The problem: Copy out every line of text in the material below, word for word, and leave the pictures out of your answer.

**** Provided material

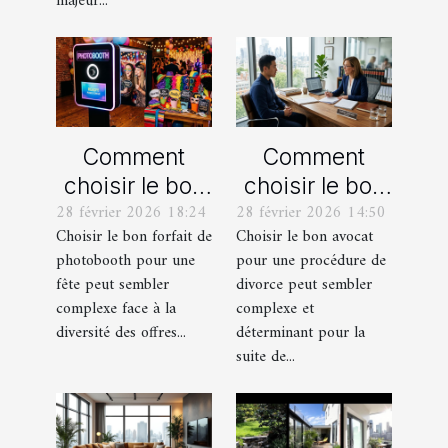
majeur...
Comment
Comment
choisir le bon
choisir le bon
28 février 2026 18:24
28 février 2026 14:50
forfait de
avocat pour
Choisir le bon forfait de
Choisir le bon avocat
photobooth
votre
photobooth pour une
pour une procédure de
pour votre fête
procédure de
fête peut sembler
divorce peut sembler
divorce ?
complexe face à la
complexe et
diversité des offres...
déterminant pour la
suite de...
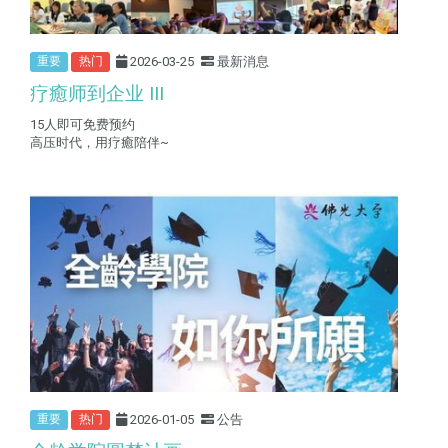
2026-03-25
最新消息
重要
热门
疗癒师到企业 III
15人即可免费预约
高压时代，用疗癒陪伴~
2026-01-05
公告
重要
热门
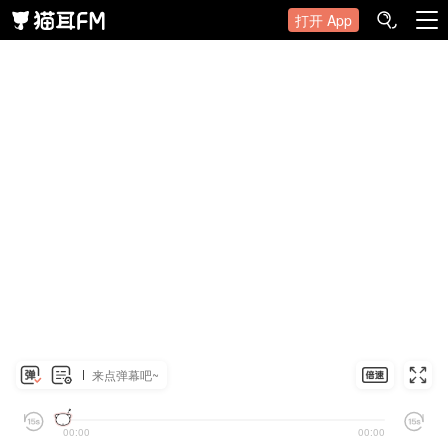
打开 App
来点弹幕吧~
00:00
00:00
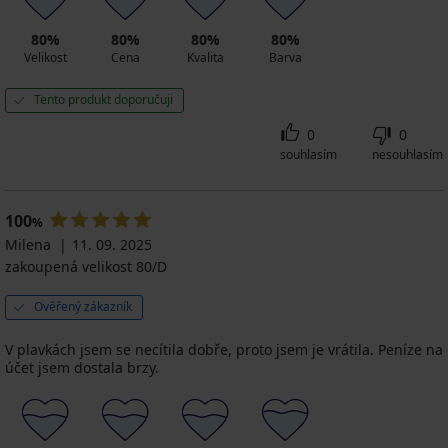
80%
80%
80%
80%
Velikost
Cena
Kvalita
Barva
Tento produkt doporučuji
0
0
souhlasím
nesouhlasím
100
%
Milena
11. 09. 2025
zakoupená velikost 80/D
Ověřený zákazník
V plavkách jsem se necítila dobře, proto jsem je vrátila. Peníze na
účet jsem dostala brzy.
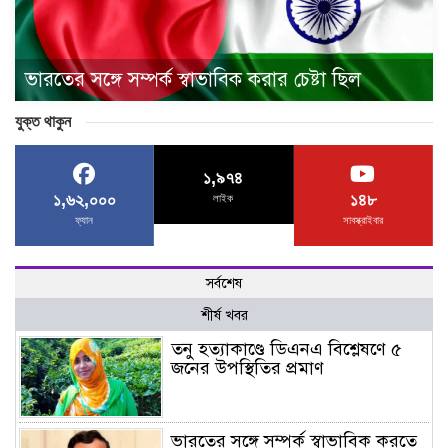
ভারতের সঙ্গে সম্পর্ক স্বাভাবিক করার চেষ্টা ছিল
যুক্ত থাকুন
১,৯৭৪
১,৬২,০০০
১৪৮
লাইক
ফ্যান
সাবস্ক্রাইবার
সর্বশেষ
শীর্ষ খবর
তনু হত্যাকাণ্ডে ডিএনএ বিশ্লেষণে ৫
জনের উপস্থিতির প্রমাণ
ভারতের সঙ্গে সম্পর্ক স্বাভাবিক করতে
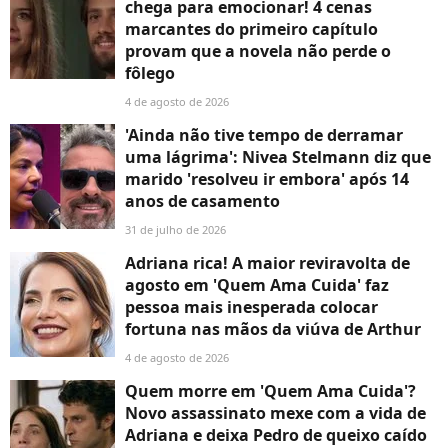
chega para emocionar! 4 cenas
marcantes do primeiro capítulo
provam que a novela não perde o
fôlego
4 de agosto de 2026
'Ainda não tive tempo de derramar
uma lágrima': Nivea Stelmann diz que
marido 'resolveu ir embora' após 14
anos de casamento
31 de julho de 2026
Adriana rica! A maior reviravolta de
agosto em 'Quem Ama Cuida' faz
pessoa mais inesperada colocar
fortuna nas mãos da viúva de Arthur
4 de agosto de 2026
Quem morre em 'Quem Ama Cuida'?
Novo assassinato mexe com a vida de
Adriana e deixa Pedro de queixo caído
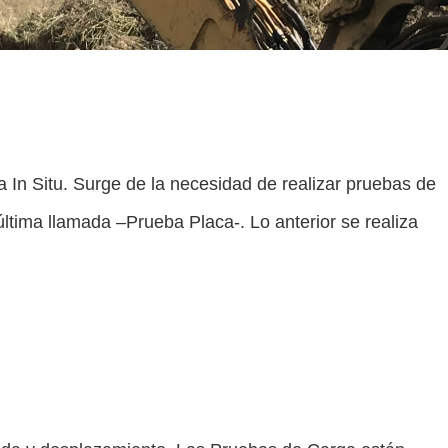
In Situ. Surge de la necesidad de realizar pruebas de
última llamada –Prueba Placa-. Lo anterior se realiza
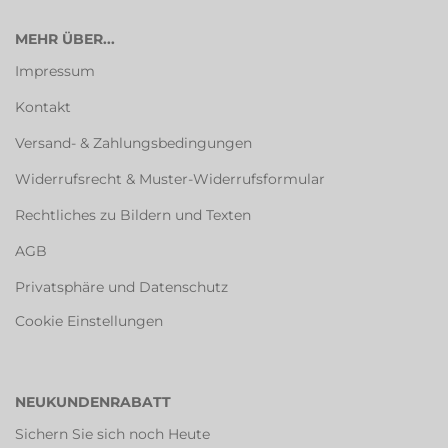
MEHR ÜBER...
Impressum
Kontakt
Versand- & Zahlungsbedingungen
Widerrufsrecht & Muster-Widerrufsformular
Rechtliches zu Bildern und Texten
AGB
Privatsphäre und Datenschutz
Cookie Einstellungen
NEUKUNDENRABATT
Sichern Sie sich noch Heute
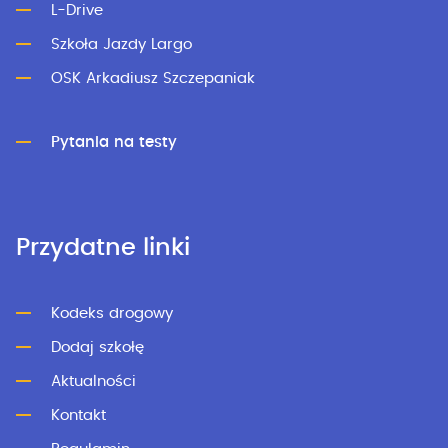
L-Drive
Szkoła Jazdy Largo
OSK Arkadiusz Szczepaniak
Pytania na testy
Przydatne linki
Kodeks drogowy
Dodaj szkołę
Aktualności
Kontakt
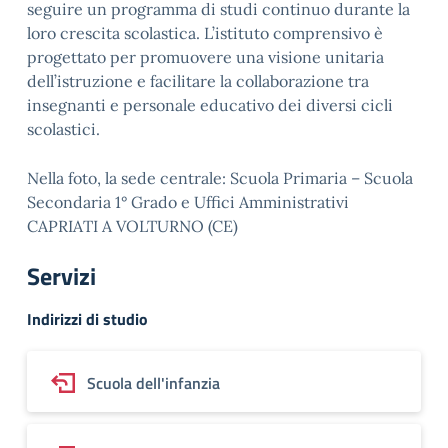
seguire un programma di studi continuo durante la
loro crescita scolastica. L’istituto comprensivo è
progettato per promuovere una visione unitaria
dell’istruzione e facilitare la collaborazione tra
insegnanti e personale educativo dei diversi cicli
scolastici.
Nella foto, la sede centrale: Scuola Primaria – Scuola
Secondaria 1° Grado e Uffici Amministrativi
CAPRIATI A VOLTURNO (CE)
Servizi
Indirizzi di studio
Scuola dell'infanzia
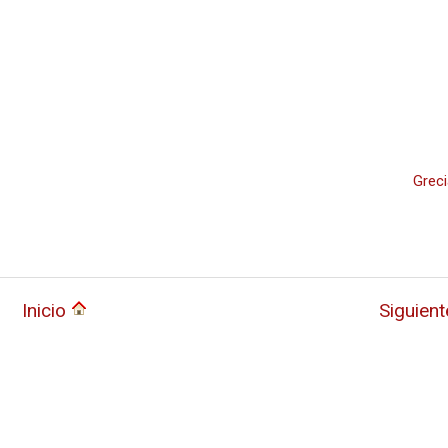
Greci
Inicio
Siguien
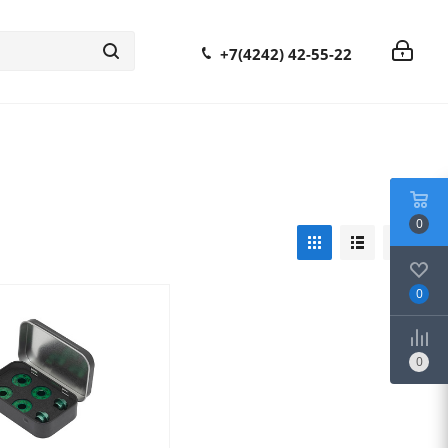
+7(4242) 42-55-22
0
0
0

********

Result of the exercise:
majeur...
Comment
Comment
choisir le bon
choisir le bon
28 février 2026 18:24
28 février 2026 14:50
forfait de
avocat pour
Choisir le bon forfait de
Choisir le bon avocat
photobooth
votre
photobooth pour une
pour une procédure de
pour votre fête
procédure de
fête peut sembler
divorce peut sembler
divorce ?
complexe face à la
complexe et
diversité des offres...
déterminant pour la
suite de...
2026-03-25
最新消息
重要
热门
疗癒师到企业 III
15人即可免费预约
高压时代，用疗癒陪伴~
2026-01-05
公告
重要
热门
打开 App
来点弹幕吧~
00:00
00:00
80%
80%
80%
80%
Velikost
Cena
Kvalita
Barva
Tento produkt doporučuji
0
0
souhlasím
nesouhlasím
100
%
Milena
11. 09. 2025
zakoupená velikost 80/D
Ověřený zákazník
V plavkách jsem se necítila dobře, proto jsem je vrátila. Peníze na
účet jsem dostala brzy.
ভারতের সঙ্গে সম্পর্ক স্বাভাবিক করার চেষ্টা ছিল
যুক্ত থাকুন
১,৯৭৪
১,৬২,০০০
১৪৮
লাইক
ফ্যান
সাবস্ক্রাইবার
সর্বশেষ
শীর্ষ খবর
তনু হত্যাকাণ্ডে ডিএনএ বিশ্লেষণে ৫
জনের উপস্থিতির প্রমাণ
ভারতের সঙ্গে সম্পর্ক স্বাভাবিক করতে
chega para emocionar! 4 cenas
marcantes do primeiro capítulo
provam que a novela não perde o
fôlego
4 de agosto de 2026
'Ainda não tive tempo de derramar
uma lágrima': Nivea Stelmann diz que
marido 'resolveu ir embora' após 14
anos de casamento
31 de julho de 2026
Adriana rica! A maior reviravolta de
agosto em 'Quem Ama Cuida' faz
pessoa mais inesperada colocar
fortuna nas mãos da viúva de Arthur
4 de agosto de 2026
Quem morre em 'Quem Ama Cuida'?
Novo assassinato mexe com a vida de
Adriana e deixa Pedro de queixo caído
In Situ. Surge de la necesidad de realizar pruebas de
última llamada –Prueba Placa-. Lo anterior se realiza
MEHR ÜBER...
Impressum
Kontakt
Versand- & Zahlungsbedingungen
Widerrufsrecht & Muster-Widerrufsformular
Rechtliches zu Bildern und Texten
AGB
Privatsphäre und Datenschutz
Cookie Einstellungen
NEUKUNDENRABATT
Sichern Sie sich noch Heute
L-Drive
Szkoła Jazdy Largo
OSK Arkadiusz Szczepaniak
Pytania na testy
Przydatne linki
Kodeks drogowy
Dodaj szkołę
Aktualności
Kontakt
seguire un programma di studi continuo durante la
loro crescita scolastica. L’istituto comprensivo è
progettato per promuovere una visione unitaria
dell’istruzione e facilitare la collaborazione tra
insegnanti e personale educativo dei diversi cicli
scolastici.
Nella foto, la sede centrale: Scuola Primaria – Scuola
Secondaria 1° Grado e Uffici Amministrativi
CAPRIATI A VOLTURNO (CE)
Servizi
Indirizzi di studio
Scuola dell'infanzia
Greci
Inicio
Siguien
+7(4242) 42-55-22
0
0
0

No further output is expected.